Esses são exemplos de fenômenos de longa duração. Os historiadores das mentalidades começaram a se interessar pelo estudo das formas coletivas de pensar e de sentir que perduram e mudam muito lentamente. É esse interesse pelos padrões coletivos de pensar e de sentir que definiu esse novo campo histórico que começa a se consolidar a partir dos anos 1970 sob a rubrica de “história das mentalidades” (BARROS, 2005, p. 1). Clique aqui.
 
A derradeira ordem de tratamentos metodológicos corresponde a já mencionada eleição de um recorte privilegiado que funcione como lugar de projeção das atitudes coletivas ou de padrões de sensibilidade. Pode ser um microcosmo localizado ou uma vida, desde que o autor os considere significativos para a percepção de uma mentalidade coletiva mais ampla.
Lucien Febvre, precursor distante dos estudos de mentalidade, havia tentado precisamente esta via. Em sua famosa obra sobre Rabelais, o historiador francês se propõe – a partir da investigação de um único indivíduo – identificar as coordenadas de toda uma era A abordagem é criticada por Carlo Ginzburg, historiador habitualmente classificado na interconexão de uma História Cultural (dimensão) com uma Micro-História (abordagem).

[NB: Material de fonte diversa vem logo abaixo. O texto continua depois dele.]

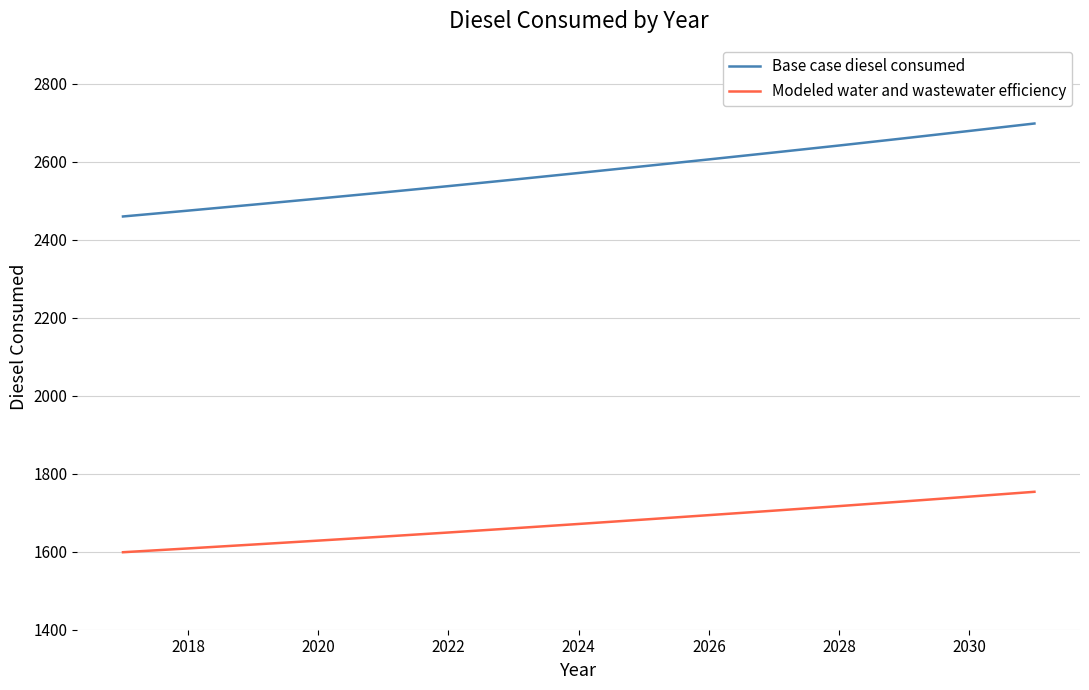

Does the chart display data point markers on the line(s)?

No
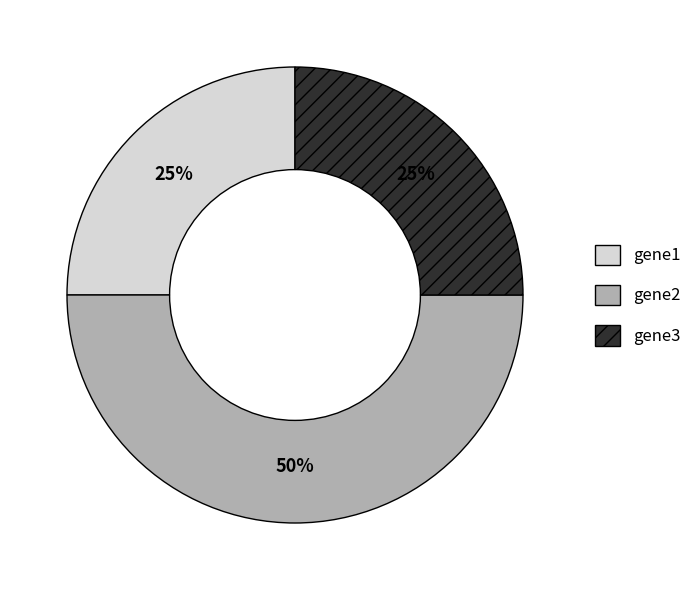

What percentage is the gene1 slice, to the nearest percent?

25%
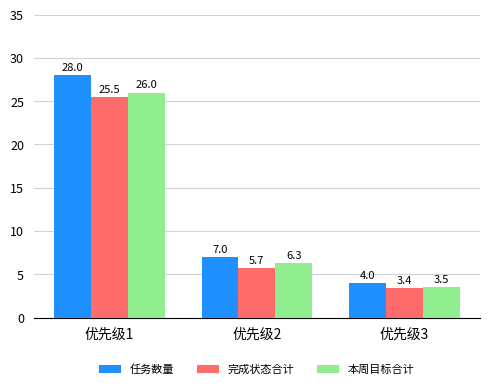

How many bars are there in total?

9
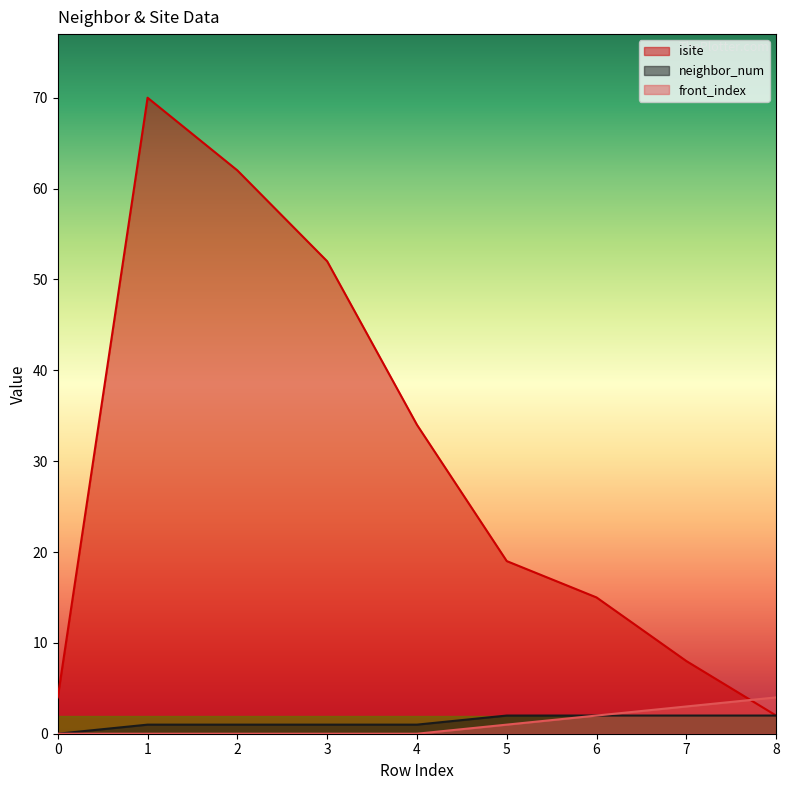

How many data points in isite are less than 19?

4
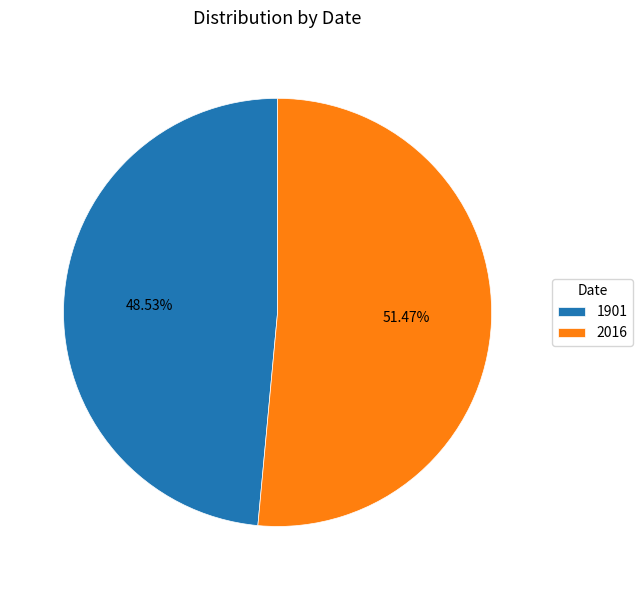

Combined, do 1901 and 2016 account for over 50%?

Yes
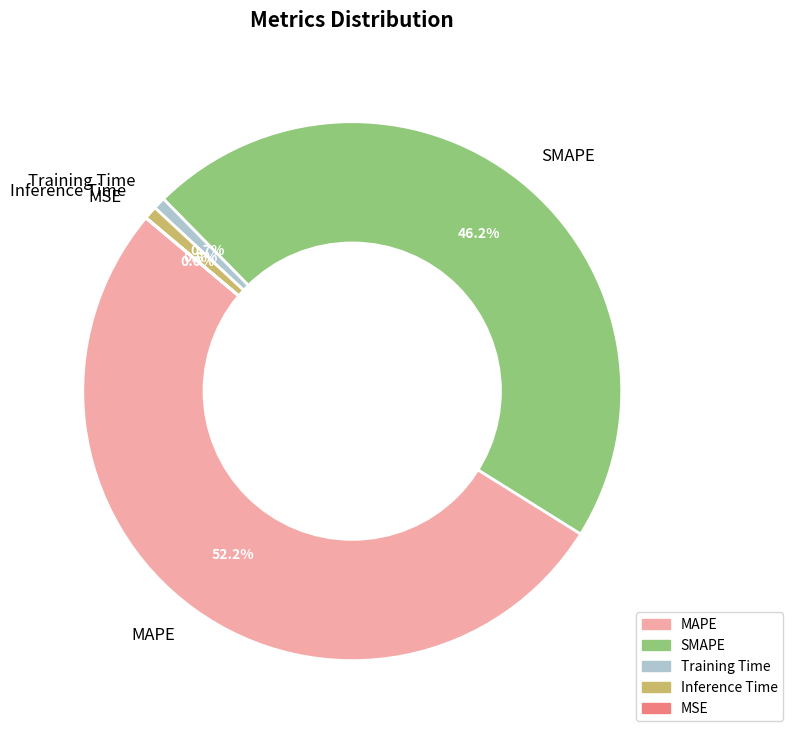

Is there any slice that represents more than half of the pie?

Yes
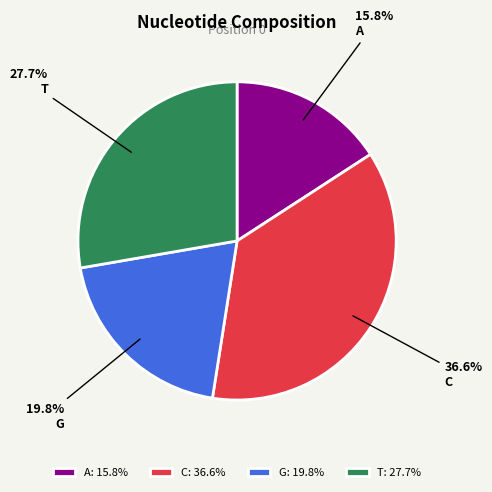

True or false: A accounts for 29% of the total.

False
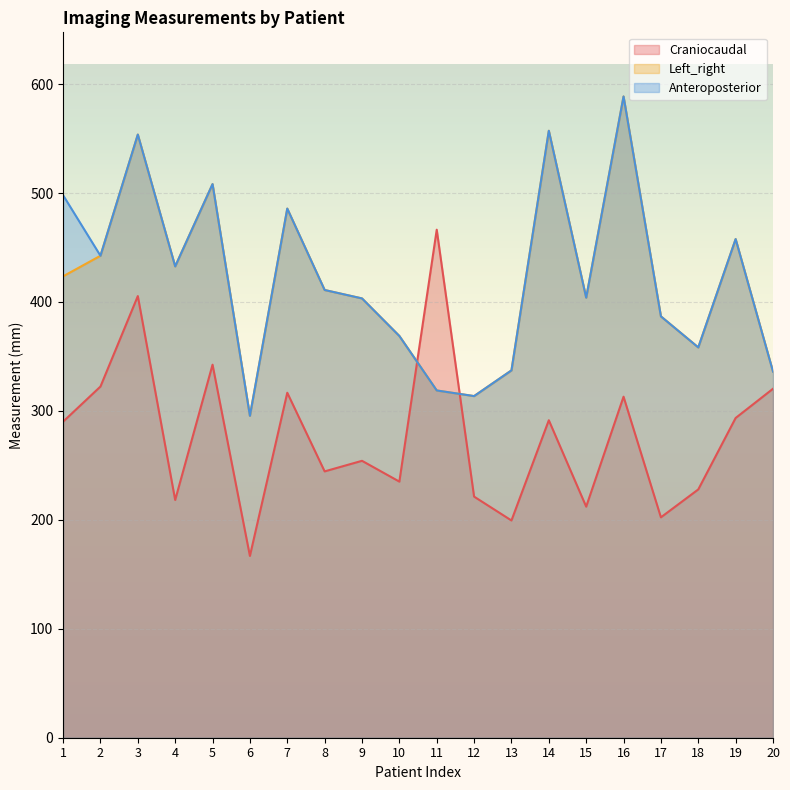

What is the value of the Left_right point at the 3rd from the left?

553.7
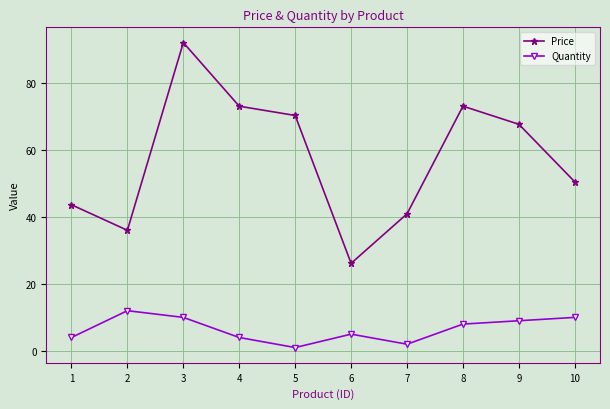

What is the approximate value of Price at 2?

36.0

Ao contrário de Febvre, Ginzburg (1989, p.34) opta por instrumentalizar o conceito de “mentalidade de classe” em sua obra O Queijo e os Vermes. Neste último caso, onde toma como documentação principal os “registros inquisitoriais” do processo de um moleiro italiano perseguido pela inquisição no século XVI, Ginzburg mantém-se atento à questão da intertextualidade, isto é, ao diálogo que o discurso do moleiro Menocchio estabelece implicitamente com outros textos e discursos.